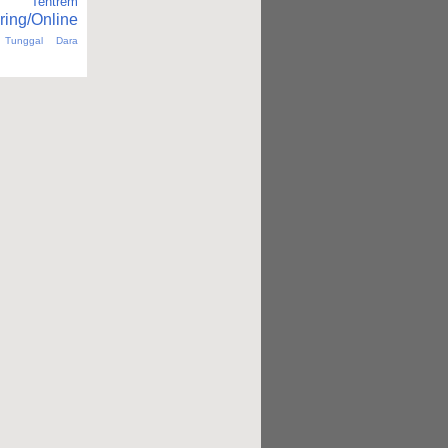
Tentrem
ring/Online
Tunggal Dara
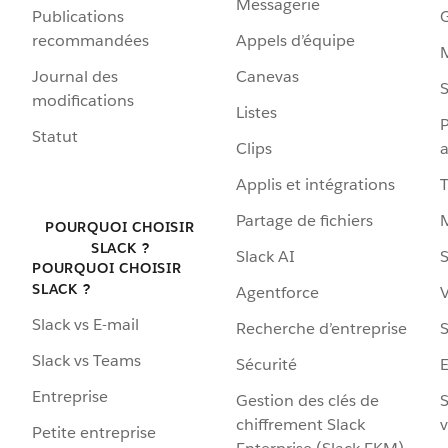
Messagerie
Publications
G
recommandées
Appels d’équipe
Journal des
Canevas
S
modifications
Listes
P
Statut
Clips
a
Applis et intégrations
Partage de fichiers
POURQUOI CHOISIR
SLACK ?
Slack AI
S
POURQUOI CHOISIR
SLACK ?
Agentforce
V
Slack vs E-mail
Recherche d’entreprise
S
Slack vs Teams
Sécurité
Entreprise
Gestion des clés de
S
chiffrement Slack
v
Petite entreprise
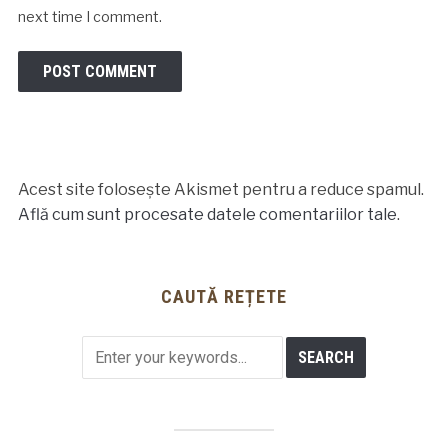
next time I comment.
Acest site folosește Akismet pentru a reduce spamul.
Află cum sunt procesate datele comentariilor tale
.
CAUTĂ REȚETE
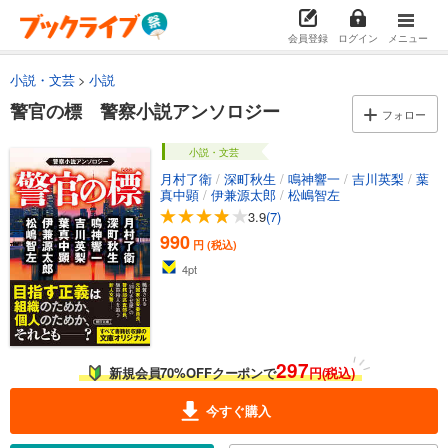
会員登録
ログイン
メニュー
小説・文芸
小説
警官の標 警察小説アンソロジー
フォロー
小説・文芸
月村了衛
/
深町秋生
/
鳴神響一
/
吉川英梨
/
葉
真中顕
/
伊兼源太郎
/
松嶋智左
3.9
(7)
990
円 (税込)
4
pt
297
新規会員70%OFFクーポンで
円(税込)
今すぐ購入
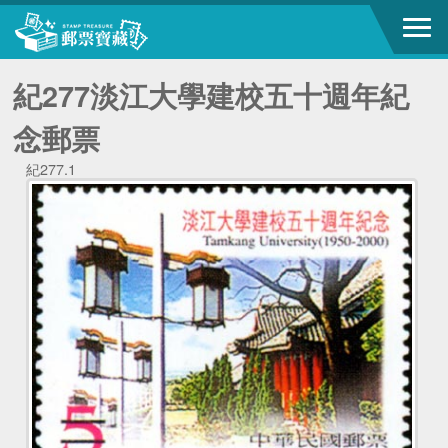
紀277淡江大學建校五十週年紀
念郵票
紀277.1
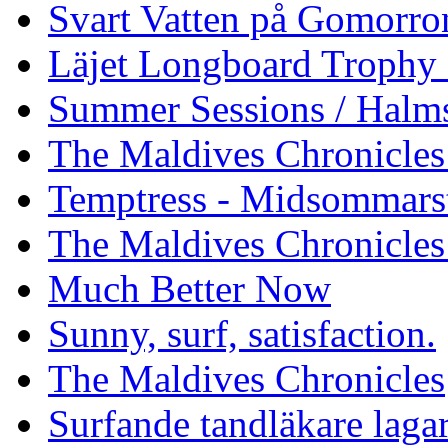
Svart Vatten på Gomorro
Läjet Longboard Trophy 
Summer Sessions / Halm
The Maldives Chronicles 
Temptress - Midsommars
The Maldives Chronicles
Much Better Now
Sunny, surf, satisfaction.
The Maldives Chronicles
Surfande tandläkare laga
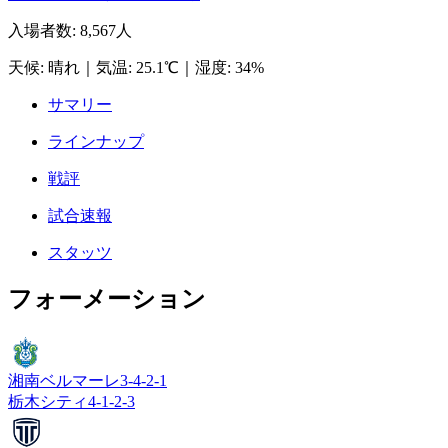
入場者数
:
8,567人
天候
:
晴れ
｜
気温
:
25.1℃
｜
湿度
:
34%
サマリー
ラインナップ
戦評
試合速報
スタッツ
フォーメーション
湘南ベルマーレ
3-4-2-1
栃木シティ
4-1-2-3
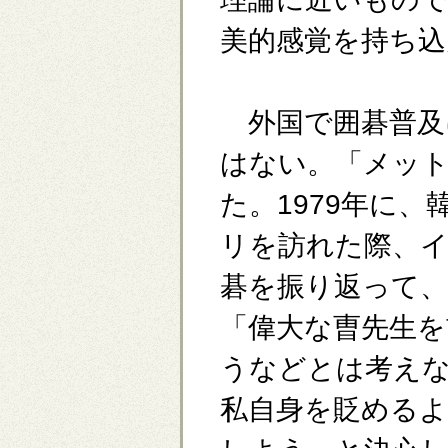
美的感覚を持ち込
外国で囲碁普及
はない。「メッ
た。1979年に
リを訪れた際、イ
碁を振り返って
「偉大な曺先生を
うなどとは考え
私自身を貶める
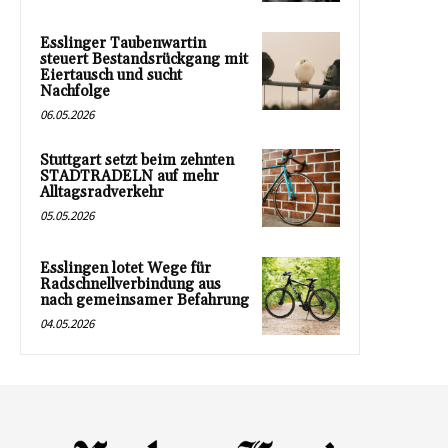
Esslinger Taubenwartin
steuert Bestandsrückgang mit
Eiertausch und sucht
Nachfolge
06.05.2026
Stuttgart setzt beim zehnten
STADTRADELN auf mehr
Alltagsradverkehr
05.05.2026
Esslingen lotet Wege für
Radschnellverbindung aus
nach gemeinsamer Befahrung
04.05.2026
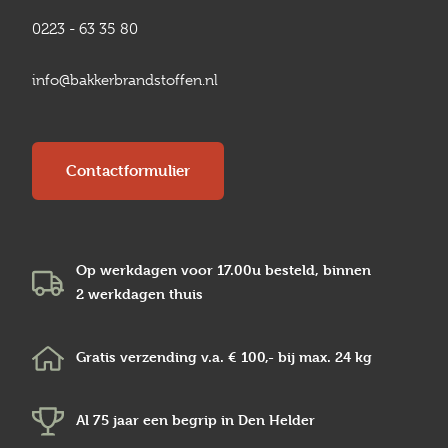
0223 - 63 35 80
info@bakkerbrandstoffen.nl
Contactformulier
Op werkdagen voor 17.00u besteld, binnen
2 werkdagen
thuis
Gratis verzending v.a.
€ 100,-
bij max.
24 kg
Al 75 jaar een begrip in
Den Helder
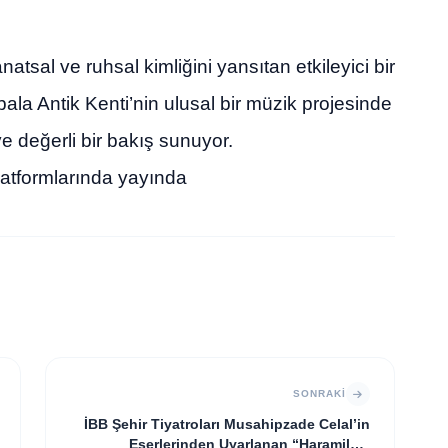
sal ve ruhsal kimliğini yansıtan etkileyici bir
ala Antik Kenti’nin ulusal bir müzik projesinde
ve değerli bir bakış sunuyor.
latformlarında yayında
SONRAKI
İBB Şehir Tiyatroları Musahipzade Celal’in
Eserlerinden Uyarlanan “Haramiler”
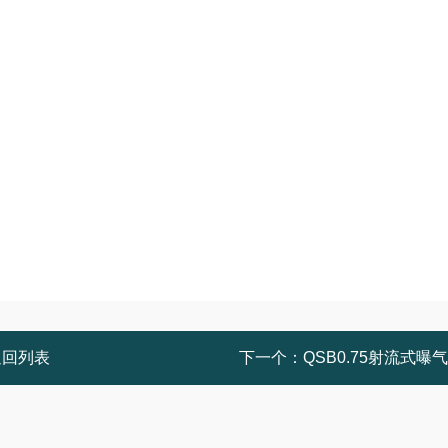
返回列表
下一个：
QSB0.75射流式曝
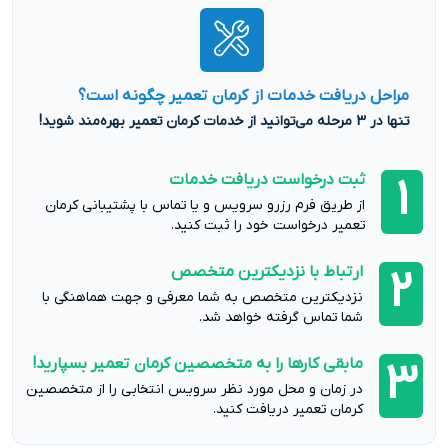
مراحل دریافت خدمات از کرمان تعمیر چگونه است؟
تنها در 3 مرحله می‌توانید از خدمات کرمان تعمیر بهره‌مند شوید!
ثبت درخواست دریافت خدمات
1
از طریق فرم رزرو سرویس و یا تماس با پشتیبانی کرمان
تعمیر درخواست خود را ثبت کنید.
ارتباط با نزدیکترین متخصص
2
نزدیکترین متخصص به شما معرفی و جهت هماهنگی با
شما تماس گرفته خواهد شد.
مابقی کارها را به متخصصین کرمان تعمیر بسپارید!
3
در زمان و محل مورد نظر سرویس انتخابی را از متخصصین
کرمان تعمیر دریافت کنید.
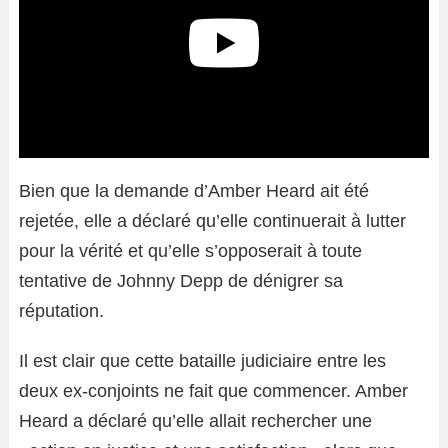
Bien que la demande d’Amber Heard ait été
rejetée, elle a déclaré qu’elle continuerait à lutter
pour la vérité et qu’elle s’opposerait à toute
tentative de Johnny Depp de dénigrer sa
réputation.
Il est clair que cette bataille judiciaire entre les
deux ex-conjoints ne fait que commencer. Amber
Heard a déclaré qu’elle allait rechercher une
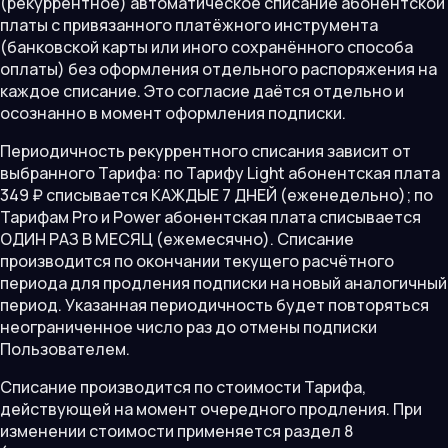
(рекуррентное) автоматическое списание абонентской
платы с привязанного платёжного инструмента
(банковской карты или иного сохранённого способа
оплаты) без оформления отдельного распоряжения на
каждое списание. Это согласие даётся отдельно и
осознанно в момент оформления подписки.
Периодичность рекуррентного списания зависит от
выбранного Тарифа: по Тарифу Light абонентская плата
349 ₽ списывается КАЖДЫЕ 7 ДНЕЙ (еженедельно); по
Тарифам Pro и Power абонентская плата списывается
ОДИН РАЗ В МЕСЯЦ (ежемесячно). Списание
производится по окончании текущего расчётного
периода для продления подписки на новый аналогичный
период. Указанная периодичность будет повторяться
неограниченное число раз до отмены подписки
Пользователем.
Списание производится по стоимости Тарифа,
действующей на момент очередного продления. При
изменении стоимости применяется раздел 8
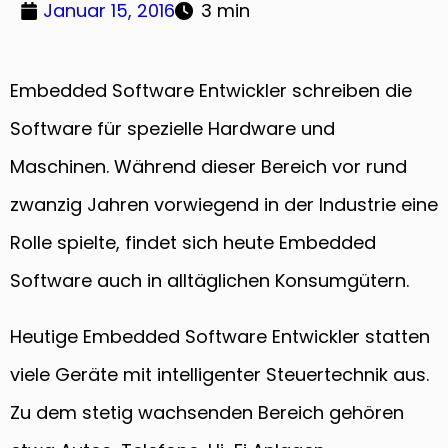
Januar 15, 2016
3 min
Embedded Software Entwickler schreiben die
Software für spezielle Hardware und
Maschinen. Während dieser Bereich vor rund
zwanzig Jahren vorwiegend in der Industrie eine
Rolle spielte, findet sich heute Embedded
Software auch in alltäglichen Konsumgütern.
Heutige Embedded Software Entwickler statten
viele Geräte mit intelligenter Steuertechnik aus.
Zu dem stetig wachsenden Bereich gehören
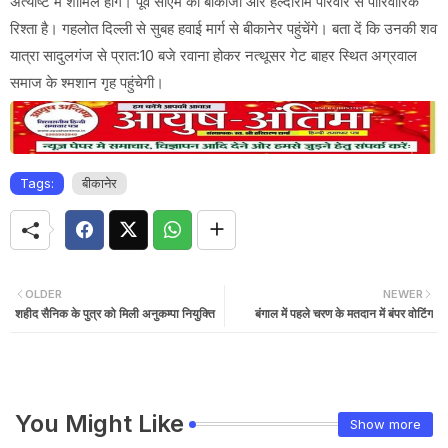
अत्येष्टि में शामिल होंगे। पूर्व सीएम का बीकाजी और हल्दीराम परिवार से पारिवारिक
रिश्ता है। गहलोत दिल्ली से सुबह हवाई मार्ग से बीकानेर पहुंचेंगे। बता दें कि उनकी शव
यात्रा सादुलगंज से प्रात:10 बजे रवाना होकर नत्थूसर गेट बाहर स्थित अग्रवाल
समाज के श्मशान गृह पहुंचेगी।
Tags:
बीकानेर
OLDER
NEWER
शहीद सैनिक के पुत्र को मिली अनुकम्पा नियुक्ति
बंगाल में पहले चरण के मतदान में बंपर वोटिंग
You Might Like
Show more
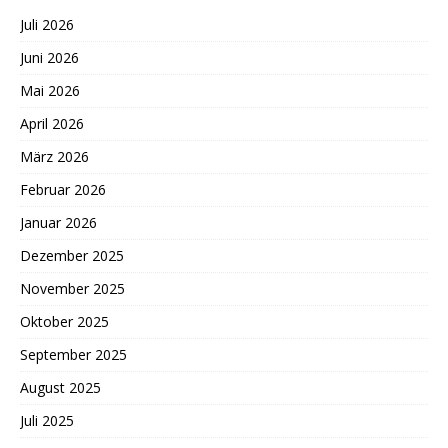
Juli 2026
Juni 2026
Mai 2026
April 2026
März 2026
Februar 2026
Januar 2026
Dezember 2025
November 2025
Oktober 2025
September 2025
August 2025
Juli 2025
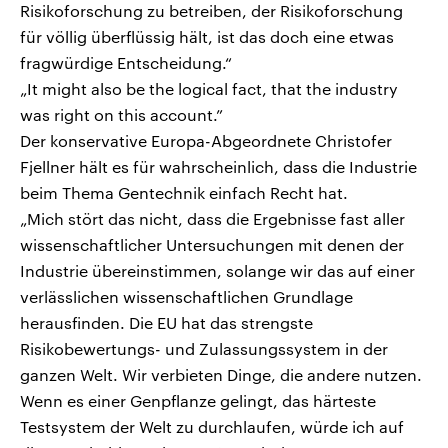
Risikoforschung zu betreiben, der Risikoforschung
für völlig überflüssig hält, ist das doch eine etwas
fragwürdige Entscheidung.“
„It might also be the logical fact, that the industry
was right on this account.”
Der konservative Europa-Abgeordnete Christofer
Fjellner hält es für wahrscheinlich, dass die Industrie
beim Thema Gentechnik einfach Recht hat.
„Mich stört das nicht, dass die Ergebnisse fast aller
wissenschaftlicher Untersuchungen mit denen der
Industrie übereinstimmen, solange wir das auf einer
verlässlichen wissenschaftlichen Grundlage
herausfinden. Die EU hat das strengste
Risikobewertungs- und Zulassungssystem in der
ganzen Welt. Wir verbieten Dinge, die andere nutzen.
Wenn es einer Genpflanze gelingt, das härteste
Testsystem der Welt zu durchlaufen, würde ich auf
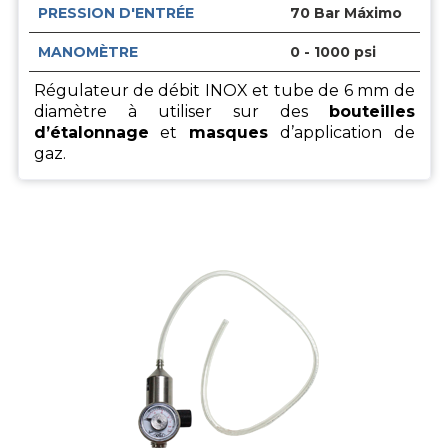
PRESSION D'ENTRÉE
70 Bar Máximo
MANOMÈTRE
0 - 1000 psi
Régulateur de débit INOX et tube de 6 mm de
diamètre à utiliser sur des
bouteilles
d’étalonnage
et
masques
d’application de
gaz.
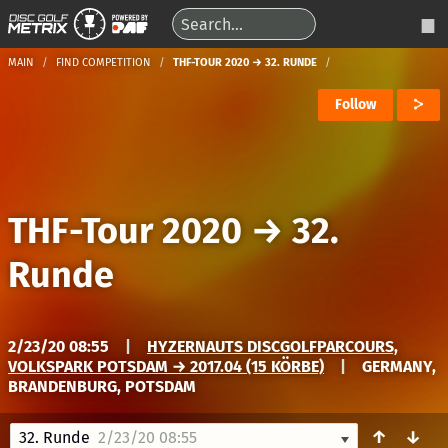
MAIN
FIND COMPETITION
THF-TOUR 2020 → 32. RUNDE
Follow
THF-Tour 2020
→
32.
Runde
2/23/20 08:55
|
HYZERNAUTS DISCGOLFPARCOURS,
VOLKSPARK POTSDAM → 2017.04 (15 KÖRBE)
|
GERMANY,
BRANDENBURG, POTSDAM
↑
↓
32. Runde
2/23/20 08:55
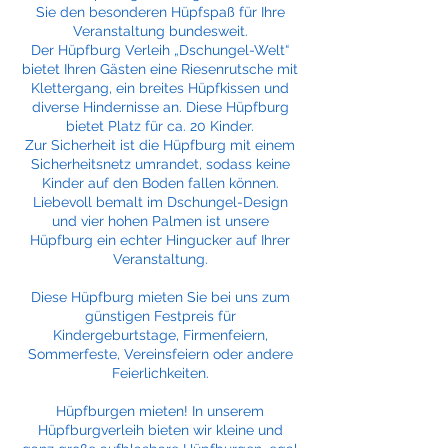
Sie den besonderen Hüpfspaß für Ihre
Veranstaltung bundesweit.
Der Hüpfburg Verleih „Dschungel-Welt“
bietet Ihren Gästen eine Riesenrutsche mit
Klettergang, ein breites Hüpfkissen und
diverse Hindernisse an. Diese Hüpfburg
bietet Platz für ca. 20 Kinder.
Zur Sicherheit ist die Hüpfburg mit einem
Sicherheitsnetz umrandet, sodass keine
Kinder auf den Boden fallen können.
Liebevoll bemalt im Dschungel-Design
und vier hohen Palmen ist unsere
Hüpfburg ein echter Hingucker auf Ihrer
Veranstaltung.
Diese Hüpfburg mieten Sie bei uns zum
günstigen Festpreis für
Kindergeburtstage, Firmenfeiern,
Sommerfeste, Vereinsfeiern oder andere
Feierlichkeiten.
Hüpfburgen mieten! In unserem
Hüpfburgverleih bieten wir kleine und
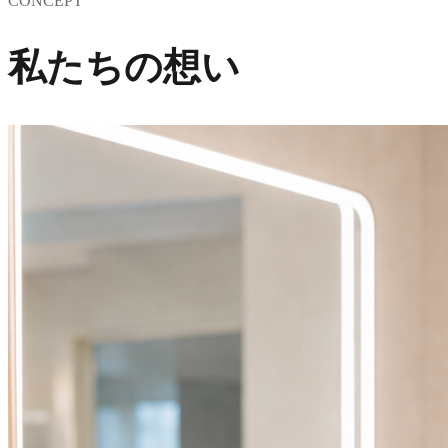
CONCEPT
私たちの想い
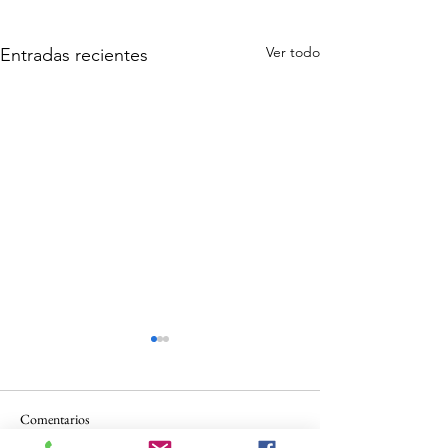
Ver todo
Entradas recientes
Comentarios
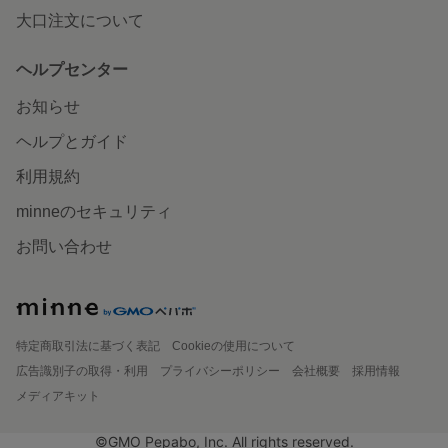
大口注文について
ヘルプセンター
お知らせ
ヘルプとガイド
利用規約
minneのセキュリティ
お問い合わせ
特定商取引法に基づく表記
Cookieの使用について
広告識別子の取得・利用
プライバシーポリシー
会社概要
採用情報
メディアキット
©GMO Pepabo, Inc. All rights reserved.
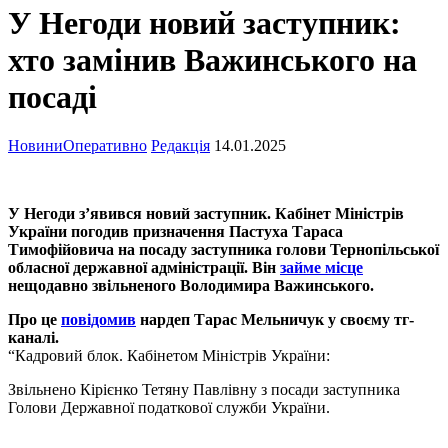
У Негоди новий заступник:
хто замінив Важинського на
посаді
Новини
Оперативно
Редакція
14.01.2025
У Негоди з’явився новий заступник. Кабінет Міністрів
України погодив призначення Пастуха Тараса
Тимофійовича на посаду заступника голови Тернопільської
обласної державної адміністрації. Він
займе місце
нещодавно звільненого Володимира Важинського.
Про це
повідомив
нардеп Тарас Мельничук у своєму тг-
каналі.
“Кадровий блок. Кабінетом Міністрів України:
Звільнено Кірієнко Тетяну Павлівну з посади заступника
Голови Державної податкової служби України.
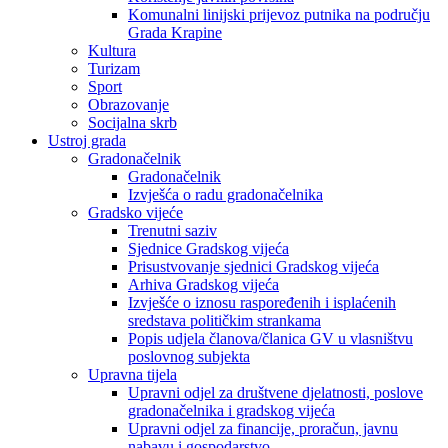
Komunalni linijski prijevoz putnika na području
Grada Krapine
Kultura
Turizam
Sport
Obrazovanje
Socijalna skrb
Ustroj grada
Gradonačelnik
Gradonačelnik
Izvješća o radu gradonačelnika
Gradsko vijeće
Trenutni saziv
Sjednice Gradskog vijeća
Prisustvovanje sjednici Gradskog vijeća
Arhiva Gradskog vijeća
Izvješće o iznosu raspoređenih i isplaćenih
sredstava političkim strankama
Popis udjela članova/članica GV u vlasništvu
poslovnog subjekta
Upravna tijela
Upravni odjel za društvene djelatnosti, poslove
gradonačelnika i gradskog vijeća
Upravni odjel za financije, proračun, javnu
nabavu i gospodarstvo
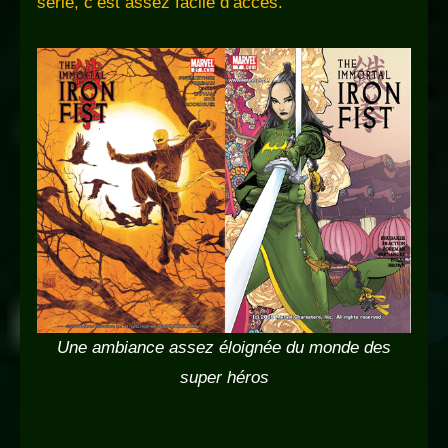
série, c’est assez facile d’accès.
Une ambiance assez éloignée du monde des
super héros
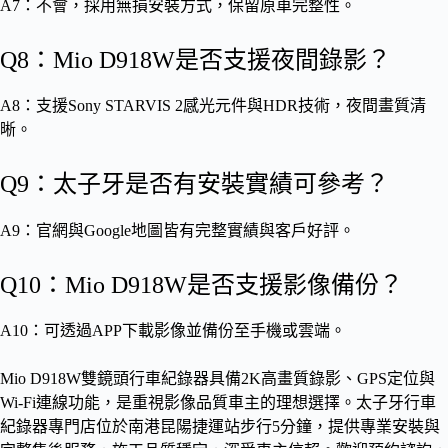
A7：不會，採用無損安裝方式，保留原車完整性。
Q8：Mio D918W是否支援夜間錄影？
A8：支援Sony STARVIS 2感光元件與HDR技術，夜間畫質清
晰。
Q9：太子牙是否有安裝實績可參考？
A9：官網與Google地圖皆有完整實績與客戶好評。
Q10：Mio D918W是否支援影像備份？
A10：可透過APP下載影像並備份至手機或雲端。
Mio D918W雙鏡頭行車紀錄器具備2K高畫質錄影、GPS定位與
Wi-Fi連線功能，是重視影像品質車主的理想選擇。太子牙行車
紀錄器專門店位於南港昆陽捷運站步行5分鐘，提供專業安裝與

......

• Request: From the entries above, extract each line containing "درخواست".

• Reply:
ثبت درخواست دریافت خدمات
تعمیر درخواست خود را ثبت کنید.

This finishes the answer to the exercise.